**** Page excerpt ****

It is difficult to know who you can trust when you second-guess what people’s opinion of you might be. Support can come from an old friend, a peer, a line manager, or your partner. Accessing that support involves discussing our feelings and needs—this takes trust. One of the challenges of imposter syndrome is the feeling of being judged, so if you aren’t able to talk to someone you know, try someone you don’t. The National Advertising Benevolent Society (NABS) offers confidential services for the advertising and media industry.

And for those of us who manage or supervise junior colleagues, informing ourselves about imposter syndrome is a great first step to supporting the people we work with.

Give positive feedback:

Praise is a difficult one, as it is often assumed that the feedback is not needed when an individual is highly skilled and appears to be flourishing. Don’t assume that is the case—it’s important to give praise whole-heartedly and to back it up with specifics so that it is evident that you really mean it.

Provide support:

A 2016 study into work-family conflict found a positive correlation between imposter syndrome and self-reported conflict in managing work/life balance. However, in organisations perceived to be more supportive by their employees, this correlation was not as pronounced. This points to the importance for leadership at all levels to contribute towards developing a supportive environment.

**** Data listing ****

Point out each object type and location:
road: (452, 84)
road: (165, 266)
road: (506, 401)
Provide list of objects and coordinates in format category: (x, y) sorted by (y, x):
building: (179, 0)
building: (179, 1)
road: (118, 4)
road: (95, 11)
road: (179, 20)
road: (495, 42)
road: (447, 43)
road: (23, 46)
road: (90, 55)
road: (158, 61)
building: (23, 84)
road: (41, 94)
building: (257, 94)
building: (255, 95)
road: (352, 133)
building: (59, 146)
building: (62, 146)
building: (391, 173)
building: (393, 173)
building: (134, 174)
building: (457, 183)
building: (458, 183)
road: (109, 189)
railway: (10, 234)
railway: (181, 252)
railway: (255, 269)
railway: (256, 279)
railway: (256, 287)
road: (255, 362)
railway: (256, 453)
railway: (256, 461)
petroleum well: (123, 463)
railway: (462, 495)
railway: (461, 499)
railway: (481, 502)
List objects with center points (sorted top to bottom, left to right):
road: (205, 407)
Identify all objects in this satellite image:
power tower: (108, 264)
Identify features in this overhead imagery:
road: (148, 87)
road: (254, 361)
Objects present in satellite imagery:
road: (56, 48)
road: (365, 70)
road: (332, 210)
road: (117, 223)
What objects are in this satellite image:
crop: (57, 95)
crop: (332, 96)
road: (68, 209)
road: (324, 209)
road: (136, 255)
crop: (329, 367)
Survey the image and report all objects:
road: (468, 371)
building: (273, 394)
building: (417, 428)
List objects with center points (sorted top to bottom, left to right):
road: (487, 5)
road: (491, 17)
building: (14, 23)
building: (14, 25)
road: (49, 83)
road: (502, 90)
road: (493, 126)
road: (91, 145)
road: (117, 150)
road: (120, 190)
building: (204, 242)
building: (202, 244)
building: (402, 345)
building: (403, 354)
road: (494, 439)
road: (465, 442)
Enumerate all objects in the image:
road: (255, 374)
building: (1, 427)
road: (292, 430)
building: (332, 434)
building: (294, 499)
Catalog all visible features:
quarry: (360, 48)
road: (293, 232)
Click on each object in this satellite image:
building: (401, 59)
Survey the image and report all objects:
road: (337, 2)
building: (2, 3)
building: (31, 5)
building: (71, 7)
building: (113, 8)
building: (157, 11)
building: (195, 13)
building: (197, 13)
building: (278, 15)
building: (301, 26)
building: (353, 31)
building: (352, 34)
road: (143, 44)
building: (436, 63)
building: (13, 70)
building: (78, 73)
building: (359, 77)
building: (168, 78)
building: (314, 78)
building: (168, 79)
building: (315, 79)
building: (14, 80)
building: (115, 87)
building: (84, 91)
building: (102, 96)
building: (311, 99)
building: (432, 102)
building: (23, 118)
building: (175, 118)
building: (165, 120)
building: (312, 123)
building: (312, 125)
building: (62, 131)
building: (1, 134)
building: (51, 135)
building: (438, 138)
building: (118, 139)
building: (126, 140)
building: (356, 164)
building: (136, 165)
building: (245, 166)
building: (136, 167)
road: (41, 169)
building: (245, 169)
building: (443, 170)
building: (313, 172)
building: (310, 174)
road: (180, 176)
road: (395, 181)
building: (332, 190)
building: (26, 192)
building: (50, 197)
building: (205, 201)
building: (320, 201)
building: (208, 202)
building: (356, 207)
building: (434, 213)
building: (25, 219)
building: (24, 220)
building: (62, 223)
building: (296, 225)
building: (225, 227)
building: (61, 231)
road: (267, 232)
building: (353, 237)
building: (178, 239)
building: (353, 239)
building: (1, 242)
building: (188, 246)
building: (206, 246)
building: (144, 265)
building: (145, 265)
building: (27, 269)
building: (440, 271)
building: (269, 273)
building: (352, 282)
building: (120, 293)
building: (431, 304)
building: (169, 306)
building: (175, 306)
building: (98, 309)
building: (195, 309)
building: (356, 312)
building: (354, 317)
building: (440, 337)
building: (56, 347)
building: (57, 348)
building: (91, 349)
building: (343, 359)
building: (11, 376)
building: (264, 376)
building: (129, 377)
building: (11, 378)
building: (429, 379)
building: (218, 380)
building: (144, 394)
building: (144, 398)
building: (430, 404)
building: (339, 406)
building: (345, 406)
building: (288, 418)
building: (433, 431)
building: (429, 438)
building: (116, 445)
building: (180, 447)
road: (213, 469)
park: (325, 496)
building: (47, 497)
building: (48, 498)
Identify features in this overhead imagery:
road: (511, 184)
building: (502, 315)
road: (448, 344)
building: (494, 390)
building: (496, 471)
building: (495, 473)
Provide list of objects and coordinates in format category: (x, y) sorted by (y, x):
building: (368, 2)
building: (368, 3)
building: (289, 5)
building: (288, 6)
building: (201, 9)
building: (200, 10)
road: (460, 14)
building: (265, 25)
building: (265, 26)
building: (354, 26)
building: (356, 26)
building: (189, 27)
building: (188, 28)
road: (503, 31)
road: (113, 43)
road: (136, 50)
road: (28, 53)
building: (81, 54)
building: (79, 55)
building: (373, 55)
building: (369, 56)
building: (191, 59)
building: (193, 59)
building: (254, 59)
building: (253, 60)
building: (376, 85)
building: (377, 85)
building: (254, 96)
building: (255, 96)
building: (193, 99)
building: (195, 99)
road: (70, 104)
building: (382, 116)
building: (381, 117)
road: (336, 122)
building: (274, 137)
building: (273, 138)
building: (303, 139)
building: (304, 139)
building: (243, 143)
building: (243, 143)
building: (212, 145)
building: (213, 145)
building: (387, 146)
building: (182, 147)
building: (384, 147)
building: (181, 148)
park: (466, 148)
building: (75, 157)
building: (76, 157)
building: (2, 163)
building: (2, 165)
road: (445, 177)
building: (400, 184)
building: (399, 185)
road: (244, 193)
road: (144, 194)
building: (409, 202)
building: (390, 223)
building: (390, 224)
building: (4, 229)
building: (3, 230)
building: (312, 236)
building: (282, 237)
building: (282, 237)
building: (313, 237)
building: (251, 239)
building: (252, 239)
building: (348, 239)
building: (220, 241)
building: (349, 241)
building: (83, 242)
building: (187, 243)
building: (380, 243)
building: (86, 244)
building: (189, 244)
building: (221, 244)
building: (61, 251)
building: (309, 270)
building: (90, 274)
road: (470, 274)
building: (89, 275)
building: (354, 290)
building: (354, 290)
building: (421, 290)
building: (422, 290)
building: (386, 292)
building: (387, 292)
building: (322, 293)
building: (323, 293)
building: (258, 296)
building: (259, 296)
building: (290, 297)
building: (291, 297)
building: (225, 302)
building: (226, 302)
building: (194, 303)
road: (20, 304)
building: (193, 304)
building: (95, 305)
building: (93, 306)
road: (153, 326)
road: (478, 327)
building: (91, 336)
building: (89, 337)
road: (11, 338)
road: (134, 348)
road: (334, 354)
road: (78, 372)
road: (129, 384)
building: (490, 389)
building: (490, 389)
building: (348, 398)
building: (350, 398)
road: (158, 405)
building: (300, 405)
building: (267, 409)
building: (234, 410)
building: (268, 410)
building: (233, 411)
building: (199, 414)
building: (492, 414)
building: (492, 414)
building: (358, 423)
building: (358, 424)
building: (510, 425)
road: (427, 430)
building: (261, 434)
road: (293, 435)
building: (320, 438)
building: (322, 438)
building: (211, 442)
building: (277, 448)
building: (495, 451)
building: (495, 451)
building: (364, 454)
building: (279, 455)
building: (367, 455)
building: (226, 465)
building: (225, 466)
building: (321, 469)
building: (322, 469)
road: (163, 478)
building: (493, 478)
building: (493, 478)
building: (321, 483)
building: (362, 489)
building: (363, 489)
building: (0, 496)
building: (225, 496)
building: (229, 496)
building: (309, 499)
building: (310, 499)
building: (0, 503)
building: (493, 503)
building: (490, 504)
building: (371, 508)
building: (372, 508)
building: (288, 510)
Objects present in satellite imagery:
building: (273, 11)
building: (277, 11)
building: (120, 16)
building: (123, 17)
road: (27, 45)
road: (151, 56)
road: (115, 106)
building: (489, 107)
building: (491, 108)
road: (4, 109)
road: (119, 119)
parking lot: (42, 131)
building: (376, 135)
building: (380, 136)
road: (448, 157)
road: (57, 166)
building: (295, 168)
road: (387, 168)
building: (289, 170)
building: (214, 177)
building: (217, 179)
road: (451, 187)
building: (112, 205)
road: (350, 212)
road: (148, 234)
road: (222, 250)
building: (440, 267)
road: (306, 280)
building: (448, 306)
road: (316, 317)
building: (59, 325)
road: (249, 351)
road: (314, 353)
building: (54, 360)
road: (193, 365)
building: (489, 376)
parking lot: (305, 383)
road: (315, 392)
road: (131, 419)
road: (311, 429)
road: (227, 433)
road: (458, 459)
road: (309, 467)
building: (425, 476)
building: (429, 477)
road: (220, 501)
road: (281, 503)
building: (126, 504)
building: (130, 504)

****

What to do:
(1) Answer these questions using the text on imposter syndrome:
(a) Which organization offers confidential services for the advertising and media industry?
(b) What does the text say praise should be backed up with?
(c) In what year was the study into work-family conflict carried out?
(2) From the text on imposter syndrome, extract the passage between "It is difficult" and "we work with.", inclusive.
(3) Continue the text on imposter syndrome from where it stops.

Answers for each item:
(1)
(a) The National Advertising Benevolent Society (NABS)
(b) Specifics
(c) 2016

(2)
It is difficult to know who you can trust when you second-guess what people’s opinion of you might be. Support can come from an old friend, a peer, a line manager, or your partner. Accessing that support involves discussing our feelings and needs—this takes trust. One of the challenges of imposter syndrome is the feeling of being judged, so if you aren’t able to talk to someone you know, try someone you don’t. The National Advertising Benevolent Society (NABS) offers confidential services for the advertising and media industry.

And for those of us who manage or supervise junior colleagues, informing ourselves about imposter syndrome is a great first step to supporting the people we work with.

(3)
Don’t expect perfection:

Remember that no-one is perfect, and therefore expectations of perfection from others or yourself places an unfair burden and can only result in someone falling short. Be realistic about your expectations, and take into consideration any factors that might affect achievements.

Communicate realistic expectations clearly:

We can make it easier for everyone if we clearly communicate what we expect from ourselves and others. Understand what you are asking others to do in relationship to their job descriptions, workloads, and capacities.

Self-reflection is an important tool in identifying, addressing, and overcoming internal and external challenges. I have found that taking the time to acknowledge my feelings and accessing my support network has strengthened my ability to deal with imposter syndrome. Furthermore, realising that most of us deal with it at some point or other has made me more empathetic and supportive of my peers, colleagues and advisees.

How do you deal with imposter syndrome? And how do you support your friends, co-workers and colleagues who may be suffering silently?